_Your instructions_
Pick up the article on Inspire Pharmaceuticals' AzaSite settlement after its last sentence and continue writing it.

The company made misleading claims about the anti-inflammatory properties of eye treatment AzaSite
US ophthalmic pharmaceuticals manufacturer Inspire Pharmaceuticals, located in Raleigh, NJ, has agreed to pay the US government and 48 states US$5.9m to settle claims of misleading advertising regarding its drug AzaSite.
The resolution settles allegations that the company violated the US False Claims Act by making claims about the medicine’s anti-inflammatory properties.
The Attorney General of Kentucky, a state involved in the case, said the US Food & Drug Administration (FDA) had approved AzaSite for treating bacterial conjunctivitis (pink eye), but 'Inspire marketed the product for the treatment of blepharitis, the inflammation of eyelash follicles around the edge of the eyelid, for which it had not obtained FDA approval, by intentionally and misleadingly emphasising the purported anti-inflammatory properties of AzaSite that had not been demonstrated by substantial evidence or substantial clinical experience'.

_Dataset excerpts_
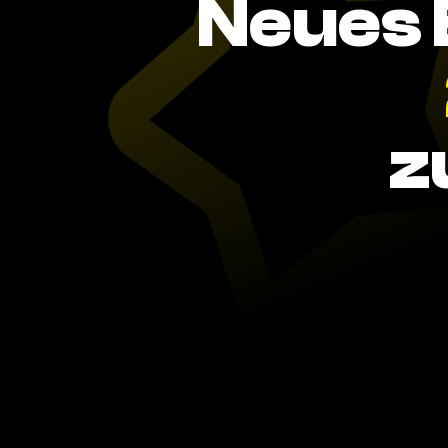
Neues 
z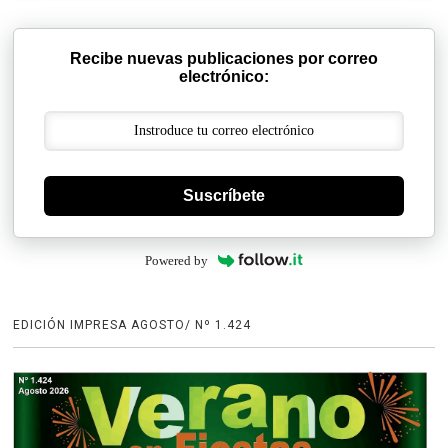
Recibe nuevas publicaciones por correo
electrónico:
Suscríbete
Powered by
EDICIÓN IMPRESA AGOSTO/ Nº 1.424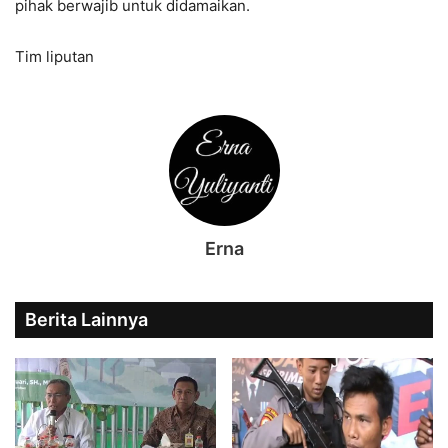
pihak berwajib untuk didamaikan.
Tim liputan
Erna
Berita Lainnya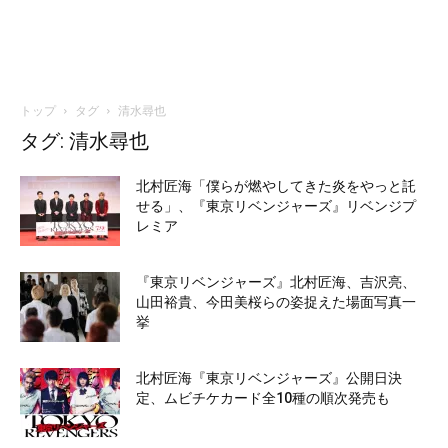
トップ
タグ
清水尋也
タグ: 清水尋也
北村匠海「僕らが燃やしてきた炎をやっと託
せる」、『東京リベンジャーズ』リベンジプ
レミア
『東京リベンジャーズ』北村匠海、吉沢亮、
山田裕貴、今田美桜らの姿捉えた場面写真一
挙
北村匠海『東京リベンジャーズ』公開日決
定、ムビチケカード全10種の順次発売も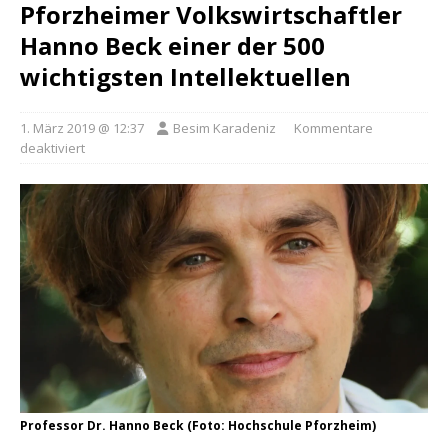
Pforzheimer Volkswirtschaftler
Hanno Beck einer der 500
wichtigsten Intellektuellen
1. März 2019 @ 12:37
Besim Karadeniz
Kommentare
deaktiviert
Professor Dr. Hanno Beck (Foto: Hochschule Pforzheim)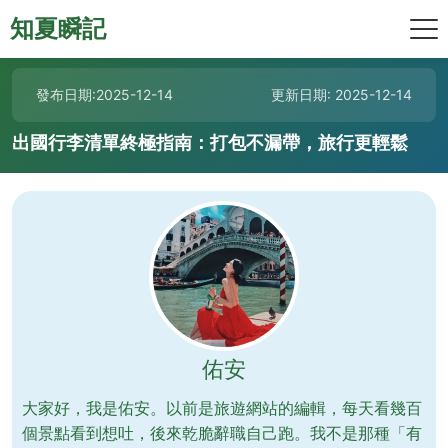
知夏瞬記
發布日期:2025-12-14
更新日期: 2025-12-14
出國行李清單終極指南：打包不漏帶，旅行更輕鬆
佑安
大家好，我是佑安。以前是旅遊網站的編輯，每天看幾百
個景點看到想吐，後來乾脆辭職自己跑。我不是那種「有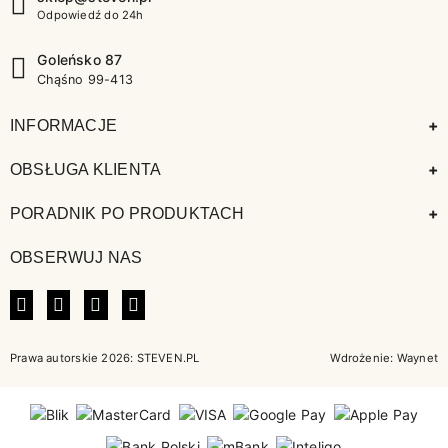
Odpowiedź do 24h
Goleńsko 87
Chąśno 99-413
+
INFORMACJE
+
OBSŁUGA KLIENTA
+
PORADNIK PO PRODUKTACH
OBSERWUJ NAS
FACEBOOK
INSTAGRAM
LINKEDIN
TIKTOK
Prawa autorskie 2026: STEVEN.PL
Wdrożenie:
Waynet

_Response to this task_
This, the Attorney General said, caused doctors to write prescriptions for a non-FDA approved use that resulted in Medicaid and federal healthcare programmes paying millions of dollars in false claims.
'Patients have a right to trust they are being prescribed properly tested and effective medicine,' said Kentucky Attorney General Jack Conway.
Inspire was bought by Akorn Inc in 2013. The investigation sparking the settlement followed a whistleblower complaint from a former Inspire Sales Manager in 2010.